**** Reading passage ****
THE CHRISTIAN WALK: TRUTH, OBEDIENCE, AND LOVE 4–6
John has capitalized on the phrase walking in certain aspects of Christian life. In 1 John, he calls us to walk in the light (1 John 1:7), which indicates that some are walking in the darkness (1 John 1:6). He then says that believers “must walk as Jesus did” (1 John 2:6).
In 2 John 4–6, he adds three more walking exercises for a follower of Christ.
Take a Walk
John’s use of the term walk is so practical. He is referring to our lifestyle or behavior. If we walk in mud and dirt, we get soiled. If we walk through fire, we get burned. If we walk in the rain, we will get wet. John challenges us to walk in the light (1 John 1:7) and in the truth. In so doing, we are covered with the truth. Then truth is what people get when they are touched by our lives. Truth has the power to liberate us and those who are influenced by the truth. God’s truth is transforming. Our daily lives might not always seem to be making an impact; however, over time and through circumstances, people see how we live and talk. They will observe how we react to the ups and downs of life. Our walk is our witness!
Walk in the Truth
In verse 4 John says that he experienced great joy to find some of [the chosen lady’s] children walking in the truth. To walk in something refers to lifestyle or behavior, to the principles and practices by which we live. The essence of the gospel teachings comprises “the truth.” He then repeats a common theme in his writings by calling them to obey the command that is not new, but an old one that they have had from the beginning—the command to love.
**** Given information ****
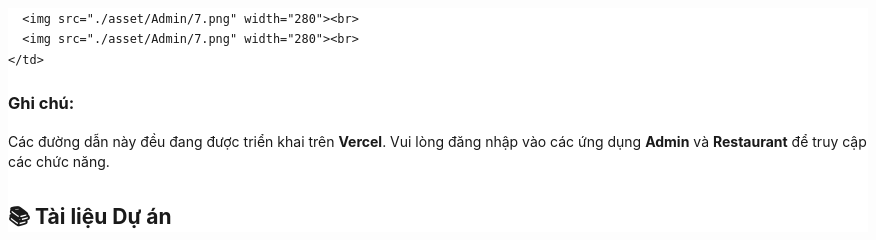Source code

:       <img src="./asset/Admin/7.png" width="280"><br>
      <img src="./asset/Admin/7.png" width="280"><br>
    </td>
  </tr>
</table>



### Ghi chú:
Các đường dẫn này đều đang được triển khai trên **Vercel**. Vui lòng đăng nhập vào các ứng dụng **Admin** và **Restaurant** để truy cập các chức năng.
## 📚 Tài liệu Dự án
****
* **What to produce**
Reproduce the passage on the Christian walk between "In 2 John 4–6, he" and "is our witness!", inclusive. Work only from the passage on the Christian walk.

* **Problem solution**
In 2 John 4–6, he adds three more walking exercises for a follower of Christ.
Take a Walk
John’s use of the term walk is so practical. He is referring to our lifestyle or behavior. If we walk in mud and dirt, we get soiled. If we walk through fire, we get burned. If we walk in the rain, we will get wet. John challenges us to walk in the light (1 John 1:7) and in the truth. In so doing, we are covered with the truth. Then truth is what people get when they are touched by our lives. Truth has the power to liberate us and those who are influenced by the truth. God’s truth is transforming. Our daily lives might not always seem to be making an impact; however, over time and through circumstances, people see how we live and talk. They will observe how we react to the ups and downs of life. Our walk is our witness!